A newcomer from New Zealand experiments with pop sounds

By James C. McKinley Jr. ( The New York Times ) Updated: 2012-06-18 15:46:45
A newcomer from New Zealand experiments with pop sounds

On her 22nd birthday in March, Kimbra sashayed onto the stage at Webster Hall, in her first concert in New York. She wore a short pink party dress and her hair in a retro 1960s style. She looked doll-like, but when she began her first song, "Cameo Lover," an upbeat plea to her man for intimacy, her voice was anything but innocent.

Some people began to sing along, even though the song was not on American radio, and her first album, "Vows," didn't come out in the United States until May 22. "What I was really surprised about was how many people knew the words to my songs already," she said later. Her American tour continues through July 7.
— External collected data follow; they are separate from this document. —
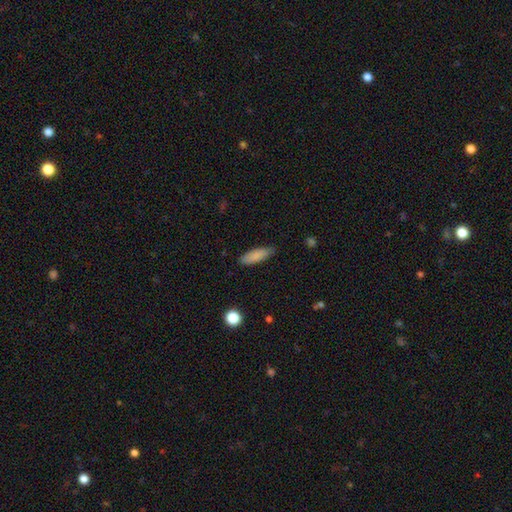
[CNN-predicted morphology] This is clearly a smooth galaxy (86%). How rounded: possibly in between (55%). Merging: clearly none (81%).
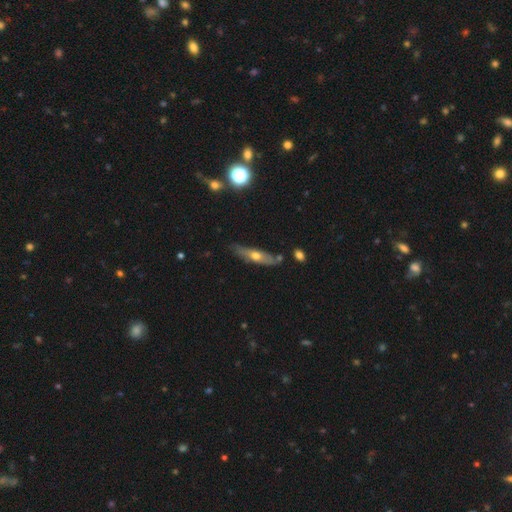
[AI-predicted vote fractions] Smooth or featured? featured or disk (52%)
Edge-on disk? yes (72%)
Merging? none (75%)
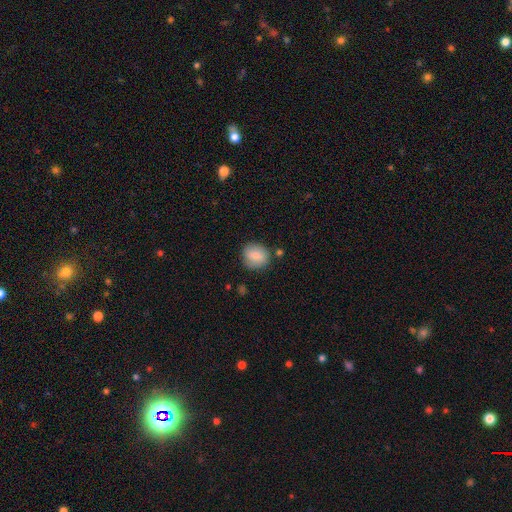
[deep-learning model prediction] Smooth or featured? Predicted: smooth (p=0.84). How rounded? Predicted: round (p=0.66). Merging? Predicted: none (p=0.74).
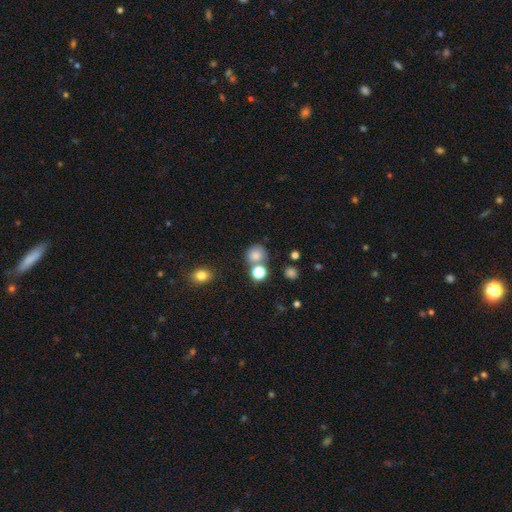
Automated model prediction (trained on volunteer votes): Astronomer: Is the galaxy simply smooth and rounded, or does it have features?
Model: smooth — 79%.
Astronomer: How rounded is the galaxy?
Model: round — 84%.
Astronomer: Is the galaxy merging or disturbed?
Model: none — 64%.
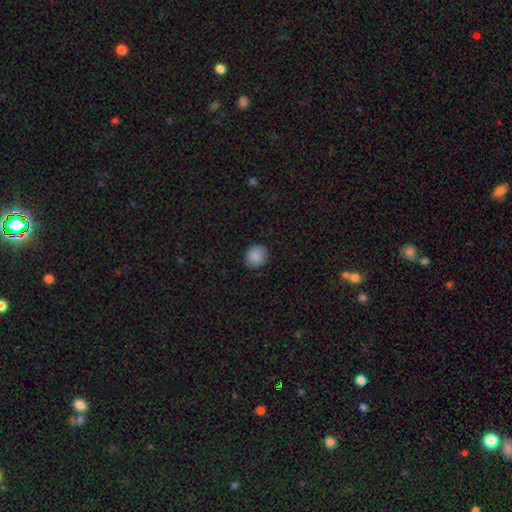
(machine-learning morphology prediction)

The New-Zealand-born Kimbra has had a run of good publicity in the last year. She was the talk of the South by Southwest Music Festival in Texas in March, where she impressed critics. "Vows" sold more than 100,000 in Australia after its release in August 2011, peaking at No. 4 on the Australian charts. Then she won an award for best new female artist from the Australian Recording Industry Association.

Her duet with Gotye on "Somebody That I Used to Know" has become an international hit.

"Kimbra's a real artist, and I envision her having a 15-to-20-year career," said Rob Cavallo, chairman of Warner Brothers Records, which signed her in June 2011.

Livia Tortella, a Warner co-president, said the label is building an online audience for Kimbra and broadening her exposure by having her open for known artists like Gotye and Foster the People.

"Airplay is fine, but our goal is for her to be a headlining artist by fall, and we are really close," Ms. Tortella said.

Kimbra's songs are more experimental than many pop radio tracks. She layers her vocals with a loop machine, singing underlying motifs before adding the melody and then a harmony line. She is fond of complex, syncopated rhythms, unpredictable song structures and the occasional jazz harmony. She likes to break into scat, screams, grunts and other unconventional vocal sounds.

A newcomer from New Zealand experiments with pop sounds

"Settle Down," her biggest hit in Australia, starts with a rhythmic vocal riff, "Boom-bah-boom-BAH," over which she sings the melody, as syncopated hand claps and sharp synthesizer chords punch in. She says she has always loved pop music, soul and R&B, but wants her own songs to "take a more progressive angle, with theatrical elements." She admires singer-songwriters, she says, who "use their voices as instruments," like Bjork, Jeff Buckley, Rufus Wainwright and Prince.

Kimbra grew up in Hamilton, New Zealand, the daughter of a physician and a nurse. She discovered the music of Ella Fitzgerald in her middle school's jazz choir, and started writing songs on guitar and doing solo engagements.

Mr. Cavallo said Warner Brothers became interested in her a year ago on the strength of the videos for the singles "Settle Down" and "Cameo Lover." The label flew her and the band to Los Angeles for an audition.

"She killed it," he recalled. "She's 22 years old, and she knows exactly what she wants every note on her album to sound like," he said.

At Webster Hall, Kimbra was electric. She leapt and shimmied, played a tambourine vigorously, flung her hair and sometimes did odd gestures. A high point came when she sang a cover of Nina Simone's "Plain Gold Ring," with its hypnotic ostinato bass. She invested the lyrics about a woman in love with a married man with a fierce sexual longing.

She is still young enough to admit, "I get very excited by Walt Disney films." These days, though, she says she finds inspiration in Christian mystics, Buddhist writings and C.S. Lewis's theological works. She was recently reading Martin Luther King Jr.'s "Strength to Love."

"I just find it really fascinating the way we struggle to find meaning in the universe," she said without a trace of irony. "It inspires a lot of my songs."